Metadata-Version: 2.3
Name: promptim
Version: 0.0.2
Summary: A framework for optimizing prompts through multi-task evaluation and iterative improvement
Author-email: William Fu-Hinthorn <13333726+hinthornw@users.noreply.github.com>
License-File: LICENSE
Requires-Python: >=3.11
Requires-Dist: click
Requires-Dist: langchain
Requires-Dist: langchain-anthropic>=0.2.3
Requires-Dist: langchain-openai
Requires-Dist: pandas>=0.2.4
Requires-Dist: rich
Description-Content-Type: text/markdown

# Promptim

Experimental prompt optimization library.

## Example:

Clone the repo, then setup:

```shell
uv venv
source .venv/bin/activate
uv pip install -e .
python examples/tweet_writer/create_dataset.py
```

Then run prompt optimization.

```shell
promptim --task examples/tweet_writer/config.json --version 1
```

## Create a custom task

Currently, `promptim` runs over individual **tasks**. A task defines the dataset (with train/dev/test splits), initial prompt, evaluators, and other information needed to optimize your prompt.

```python
    name: str  # The name of the task
    description: str = ""  # A description of the task (optional)
    evaluator_descriptions: dict = field(default_factory=dict)  # Descriptions of the evaluation metrics
    dataset: str  # The name of the dataset to use for the task
    initial_prompt: PromptConfig  # The initial prompt configuration.
    evaluators: list[Callable[[Run, Example], dict]]  # List of evaluation functions
    system: Optional[SystemType] = None  # Optional custom function with signature (current_prompt: ChatPromptTemplate, inputs: dict) -> outputs
```

Let's walk through the example ["tweet writer"](./examples/tweet_writer/task.py) task to see what's expected. First, view the [config.json](./examples/tweet_writer/config.json) file

```json
{
  "optimizer": {
    "model": {
      "model": "claude-3-5-sonnet-20241022",
      "max_tokens_to_sample": 8192
    }
  },
  "task": "examples/tweet_writer/task.py:tweet_task"
}
```

The first part contains confgiuration for the optimizer process. For now, this is a simple configuration for the default (and only) metaprmopt optimizer. You can control which LLM is used via the `model` configuration.

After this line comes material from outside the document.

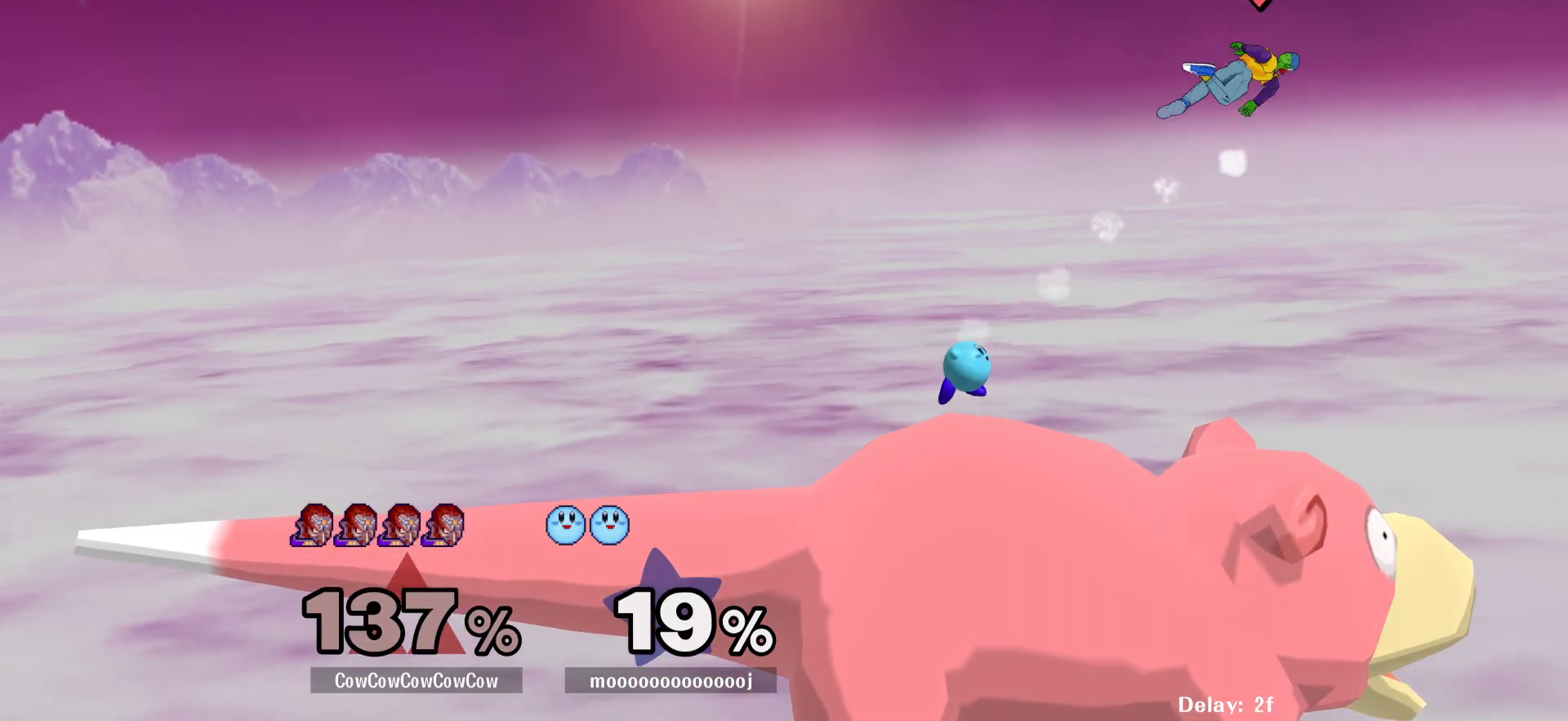
{"buttons": [], "events": []}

The second part is the path to the task file itself. We will review this below.

```python
def multiple_lines(run, example):
    """Evaluate if the tweet contains multiple lines."""
    result = run.outputs.get("tweet", "")
    score = int("\n" in result)
    comment = "Pass" if score == 1 else "Fail"
    return {
        "key": "multiline",
        "score": score,
        "comment": comment,
    }


tweet_task = dict(
    name="Tweet Generator",
    dataset="tweet-optim",
    initial_prompt={
        "identifier": "tweet-generator-example:c39837bd",
    },
    # See the starting prompt here:
    # https://smith.langchain.com/hub/langchain-ai/tweet-generator-example/c39837bd
    evaluators=[multiple_lines],
    evaluator_descriptions={
        "under_180_chars": "Checks if the tweet is under 180 characters. 1 if true, 0 if false.",
        "no_hashtags": "Checks if the tweet contains no hashtags. 1 if true, 0 if false.",
        "multiline": "Fails if the tweet is not multiple lines. 1 if true, 0 if false. 0 is bad.",
    },
)
```

We've defined a simple [evaluator](https://docs.smith.langchain.com/evaluation/how_to_guides/evaluation/evaluate_llm_application#use-custom-evaluators) to check that the output spans multiple lines.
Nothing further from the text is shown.